Design and construction
- Architects: James Barnet (designer); Walter Liberty Vernon (supervised construction);
- Architecture firm: Colonial Architect of New South Wales
- Main contractor: C. Coghill

New South Wales Heritage Register
- Official name: Newcastle Court House
- Type: Built
- Designated: 2 April 1999
- Reference no.: 00796

= Newcastle Court House =

The Newcastle Court House is a heritage-listed former court house located at 9 Church Street, Newcastle, City of Newcastle, New South Wales, Australia. It is now owned by Nihon University. It was added to the New South Wales State Heritage Register on 2 April 1999.

==History==

The Newcastle Court House was designed by the Colonial Architect, James Barnet, and construction was supervised by his successor, Walter Liberty Vernon. The Court House was constructed by the contractor C. Coghill and completed in 1892 at a cost of £14,798/12/2 pounds. This building replaced an earlier Court House built in 1841 which after several additions had outgrown its usefulness.

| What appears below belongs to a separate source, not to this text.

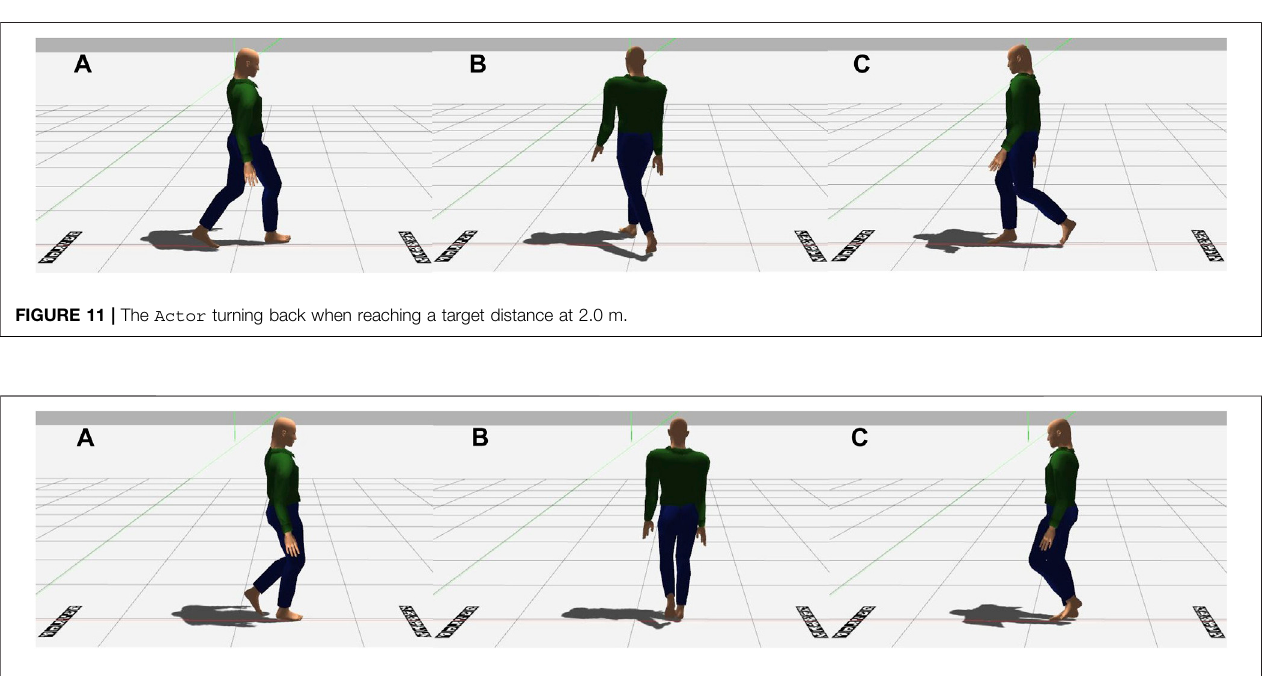
FIGURE 12 | The Actor turning back when reaching a target distance at 2.3 m.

The building was used as a court house from 1892 until February 2016 when a new court house building was completed in Newcastle's Civic Place. In December 2016 the former court house building was sold for AUD6.6 million and was converted in an offshore campus for the Nihon University of Japan.

== Description ==
The Newcastle Court House is a Victorian Italianate building that provides a terminating focal point to Bolton Street. The design is symmetrical, comprising a large arched tower entrance to the central Court Room with a recessed portico decorated with classically derived moulded details. This building is flanked on either side with single storey wing buildings, which also have decorative mouldings with raised pediments and pilasters dividing the window openings.

The Newcastle Court House is constructed in rendered brick with applied cement moulded details.

The court house of 1890–1892 was extended to the east for offices and court rooms. Two trial courts were later added to the west of the building. There were extensive alterations and additions carried out to the 1892 and the 1949 buildings in 1982.

Repairs following the 1989 Newcastle earthquake were undertaken in 1991.

It was reported to be in good condition as at 30 October 2000.

== Heritage listing ==
The Newcastle Court House is a fine and impressive building sited prominently in Bolton Street, Newcastle. Designed in the Victorian Italianate style it remains substantially intact and a grand example of late 19th century civic architecture within the town. The building has a lengthy association with the provision of justice in the district.

Newcastle Court House was listed on the New South Wales State Heritage Register on 2 April 1999.